The non-recognition policy was a tough nut for the Soviet occupation powers already before the final occupation of the Republic of Estonia on June 17, 1940. I would like to point out two documents that would be a rewarding material for historical research. First, there is the Order No. 02622 of Marshal Timoshenko, the Commissar of Defence of the Soviet Union, and Marshal Shaposhnikov, Commander of the General Staff, to Vladimir Tributs, Commander of the Baltic Navy, from June 9, 1940, whose subsection ''d'' reads as follows. I quote: ''To close the Bay of Riga and to block the coasts of Estonia and Latvia in the Gulf of Finland and in the Baltic Sea, in order to prevent the evacuation of the Governments of these states.'' Preparing for the occupation of the Republics of Estonia, Latvia, and Lithuania, the Soviet administration considered the continuity of our constitutional institutions as a special danger. Of course, the order was confidential, or more specifically ''sovershenno sekretno'' (absolutely confidential) and ''osoboy vazhnosti'' (of special importance). And second, I would like to remind you in this connection, how extensively the Soviet occupation regime invested in the political show to create the illusion of legal transfer of power. Hence, in fact, we get the third subject of research - the contradiction between the Soviet propaganda's wish to picture the liquidation of the independent Republic of Estonia as a legal act, and its simultaneous attempt to display it as the political will of the so-called revolutionary working people, which would not need to be legitimised.

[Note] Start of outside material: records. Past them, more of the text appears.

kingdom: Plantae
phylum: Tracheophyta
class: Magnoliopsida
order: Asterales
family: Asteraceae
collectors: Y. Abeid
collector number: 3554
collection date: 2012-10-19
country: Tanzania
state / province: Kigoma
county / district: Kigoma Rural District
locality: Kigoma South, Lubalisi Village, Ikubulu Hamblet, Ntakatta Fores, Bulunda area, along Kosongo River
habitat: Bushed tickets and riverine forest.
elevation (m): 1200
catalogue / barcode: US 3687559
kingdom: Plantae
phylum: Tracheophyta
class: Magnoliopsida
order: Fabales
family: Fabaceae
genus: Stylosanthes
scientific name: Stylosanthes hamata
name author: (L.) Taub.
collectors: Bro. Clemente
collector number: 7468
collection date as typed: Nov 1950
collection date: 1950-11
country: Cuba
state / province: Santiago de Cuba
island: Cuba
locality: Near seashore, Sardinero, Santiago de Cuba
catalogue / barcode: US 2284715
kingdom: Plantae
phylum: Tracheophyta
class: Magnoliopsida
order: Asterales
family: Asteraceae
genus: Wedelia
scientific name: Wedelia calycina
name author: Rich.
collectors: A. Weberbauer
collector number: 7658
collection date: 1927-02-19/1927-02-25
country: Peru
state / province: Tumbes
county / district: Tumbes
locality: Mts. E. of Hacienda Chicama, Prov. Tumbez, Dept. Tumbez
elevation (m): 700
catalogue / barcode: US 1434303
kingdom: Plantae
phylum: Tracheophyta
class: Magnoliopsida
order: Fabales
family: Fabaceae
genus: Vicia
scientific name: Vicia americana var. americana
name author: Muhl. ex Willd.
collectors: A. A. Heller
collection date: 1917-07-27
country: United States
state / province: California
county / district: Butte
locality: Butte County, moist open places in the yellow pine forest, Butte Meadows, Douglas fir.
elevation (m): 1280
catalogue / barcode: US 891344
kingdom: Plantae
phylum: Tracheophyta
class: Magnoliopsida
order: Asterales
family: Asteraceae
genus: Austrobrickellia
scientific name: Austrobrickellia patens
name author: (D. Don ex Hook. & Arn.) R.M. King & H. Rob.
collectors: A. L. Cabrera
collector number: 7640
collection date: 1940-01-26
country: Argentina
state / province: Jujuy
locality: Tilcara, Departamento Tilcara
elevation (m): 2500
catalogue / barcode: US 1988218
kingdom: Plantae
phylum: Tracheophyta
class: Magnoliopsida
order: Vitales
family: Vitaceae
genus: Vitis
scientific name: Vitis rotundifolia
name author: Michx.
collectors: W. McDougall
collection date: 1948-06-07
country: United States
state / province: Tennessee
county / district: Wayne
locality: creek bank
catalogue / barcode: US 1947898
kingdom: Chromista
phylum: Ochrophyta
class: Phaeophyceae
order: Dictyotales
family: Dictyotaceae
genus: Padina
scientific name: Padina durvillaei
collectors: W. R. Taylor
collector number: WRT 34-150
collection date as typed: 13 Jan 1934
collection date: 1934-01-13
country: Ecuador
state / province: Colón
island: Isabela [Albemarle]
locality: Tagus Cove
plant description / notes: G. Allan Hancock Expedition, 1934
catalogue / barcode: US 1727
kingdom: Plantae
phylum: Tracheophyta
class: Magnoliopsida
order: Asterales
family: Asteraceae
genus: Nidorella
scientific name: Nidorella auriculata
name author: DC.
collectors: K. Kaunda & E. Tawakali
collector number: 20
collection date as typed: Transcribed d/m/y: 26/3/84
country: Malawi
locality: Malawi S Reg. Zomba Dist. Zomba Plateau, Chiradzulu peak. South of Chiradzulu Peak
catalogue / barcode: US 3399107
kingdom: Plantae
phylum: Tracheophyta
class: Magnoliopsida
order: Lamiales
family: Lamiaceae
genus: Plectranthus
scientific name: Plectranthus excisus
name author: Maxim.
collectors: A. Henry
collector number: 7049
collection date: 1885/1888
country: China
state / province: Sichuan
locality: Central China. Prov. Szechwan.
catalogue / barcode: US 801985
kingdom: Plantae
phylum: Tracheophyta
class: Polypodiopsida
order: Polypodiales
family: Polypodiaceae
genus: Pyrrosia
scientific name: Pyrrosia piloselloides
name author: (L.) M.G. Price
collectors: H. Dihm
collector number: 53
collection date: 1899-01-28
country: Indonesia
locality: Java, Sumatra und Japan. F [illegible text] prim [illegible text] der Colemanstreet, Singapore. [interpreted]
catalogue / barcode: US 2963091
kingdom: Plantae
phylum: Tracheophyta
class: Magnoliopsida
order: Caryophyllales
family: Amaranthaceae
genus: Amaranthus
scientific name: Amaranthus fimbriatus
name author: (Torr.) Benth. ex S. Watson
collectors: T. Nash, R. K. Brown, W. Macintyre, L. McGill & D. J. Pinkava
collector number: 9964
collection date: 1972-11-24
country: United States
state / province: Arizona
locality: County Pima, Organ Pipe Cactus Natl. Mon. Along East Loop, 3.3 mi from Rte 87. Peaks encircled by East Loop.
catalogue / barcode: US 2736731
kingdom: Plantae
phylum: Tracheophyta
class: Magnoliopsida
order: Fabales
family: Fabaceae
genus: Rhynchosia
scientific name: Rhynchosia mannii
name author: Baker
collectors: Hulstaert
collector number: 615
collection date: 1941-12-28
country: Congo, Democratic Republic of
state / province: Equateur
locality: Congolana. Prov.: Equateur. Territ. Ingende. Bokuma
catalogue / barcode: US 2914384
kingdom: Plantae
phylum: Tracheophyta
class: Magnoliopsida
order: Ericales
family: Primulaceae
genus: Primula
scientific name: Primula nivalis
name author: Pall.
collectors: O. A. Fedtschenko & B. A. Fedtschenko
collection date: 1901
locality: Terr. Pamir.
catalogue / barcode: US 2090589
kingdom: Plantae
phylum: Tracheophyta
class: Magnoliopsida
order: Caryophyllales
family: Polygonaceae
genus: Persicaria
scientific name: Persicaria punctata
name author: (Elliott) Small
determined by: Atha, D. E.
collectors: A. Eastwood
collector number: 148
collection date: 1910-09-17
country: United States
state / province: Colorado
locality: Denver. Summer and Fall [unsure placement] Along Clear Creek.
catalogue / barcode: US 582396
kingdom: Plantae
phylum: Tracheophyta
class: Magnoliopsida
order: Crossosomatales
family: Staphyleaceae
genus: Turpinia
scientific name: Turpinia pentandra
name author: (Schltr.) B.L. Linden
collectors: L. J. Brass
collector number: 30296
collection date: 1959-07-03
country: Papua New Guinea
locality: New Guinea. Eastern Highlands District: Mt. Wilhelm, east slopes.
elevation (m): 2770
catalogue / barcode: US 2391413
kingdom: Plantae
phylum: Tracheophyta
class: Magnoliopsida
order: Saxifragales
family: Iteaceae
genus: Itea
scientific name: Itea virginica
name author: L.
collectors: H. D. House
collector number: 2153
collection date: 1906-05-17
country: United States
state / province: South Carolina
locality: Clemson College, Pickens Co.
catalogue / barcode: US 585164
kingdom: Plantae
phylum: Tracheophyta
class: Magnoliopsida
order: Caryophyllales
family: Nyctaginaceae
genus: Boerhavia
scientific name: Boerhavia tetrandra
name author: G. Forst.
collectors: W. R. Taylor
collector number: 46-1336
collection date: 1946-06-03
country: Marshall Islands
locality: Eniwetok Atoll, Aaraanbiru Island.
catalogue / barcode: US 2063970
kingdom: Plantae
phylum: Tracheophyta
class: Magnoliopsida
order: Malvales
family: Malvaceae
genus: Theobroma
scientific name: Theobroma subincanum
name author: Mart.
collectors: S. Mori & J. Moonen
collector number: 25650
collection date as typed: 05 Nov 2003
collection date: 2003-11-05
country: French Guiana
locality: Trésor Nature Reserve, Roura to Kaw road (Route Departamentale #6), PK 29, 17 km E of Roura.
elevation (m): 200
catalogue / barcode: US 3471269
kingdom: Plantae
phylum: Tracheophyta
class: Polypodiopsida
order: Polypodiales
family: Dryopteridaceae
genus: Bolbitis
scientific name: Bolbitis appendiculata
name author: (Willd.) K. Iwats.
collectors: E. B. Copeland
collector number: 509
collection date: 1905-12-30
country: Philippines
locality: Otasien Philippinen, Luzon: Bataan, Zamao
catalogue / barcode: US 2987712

In Estonia, the non-recognition policy has been evaluated in many ways, often with barely concealed sarcasm. And yet, the principles of this policy were an important argument when the Atlantic Charter was drawn up in 1941; they influenced the agreements of Teheran and Yalta, and the Helsinki Final Act of 1975, in other words - they kept Estonia, Latvia and Lithuania on the agenda. We could speculate - although this is what I do not intend to do here today - what the fate of Estonians, Latvians, and Lithuanians would have been like in 1944-1955, if there had been no non-recognition policy. The first result of the non-recognition policy, of course, was the fact that in the Western world, Estonians were not treated as Soviet citizens, despite the numerous demands of the Soviet ministry of foreign affairs.

To what extent was Professor Jüri Uluots, when forming the Government of the Republic and designing its political goals, able to take into account the Atlantic Charter and the non-recognition policy of the United States and other Western countries? This crucial question is indirectly answered by Professor Uluots's speech in Tallinna Raadio (Radio Tallinn), on August 19, 1944, i.e. one month before Otto Tief's Government was formed. At the time, Tallinna Raadio bore the name of Landessender Reval, and was censored by the Nazis. Which makes Professor Uluots's resolve to remain true to the principle of continuity of the Estonian statehood even more praiseworthy. ''Let us remember,'' he said, ''that Estonia's situation at the time when peace, or truce, begins, is of considerable and crucial importance to the present and the future of all Estonian nation.'' He continued: ''After the war, the life and relations between nations will have to be arranged. And to arrange means to act lawfully. There can be different opinions concerning the principles of law. But there is one principle of law, without which there would be no law. This principle is: every man must have what belongs to him.''

This position is indeed notably close to that of the United States in 1940, according to which all the countries that lost their independence in the war were to restore it after the war. Both Sumner Welles and Jüri Uluots believed in principles that are immortal and in history that repeats itself.

But history only repeats itself for those who are lagging behind. This is Professor Jüri Uluots's message to today's Estonia, and also the reason why we are celebrating the 60th anniversary of the non-recognition policy this summer: in the history of politics, there are few other policies that have - albeit with uneven success - cultivated the commitment to the principles of international law over such a long period of time.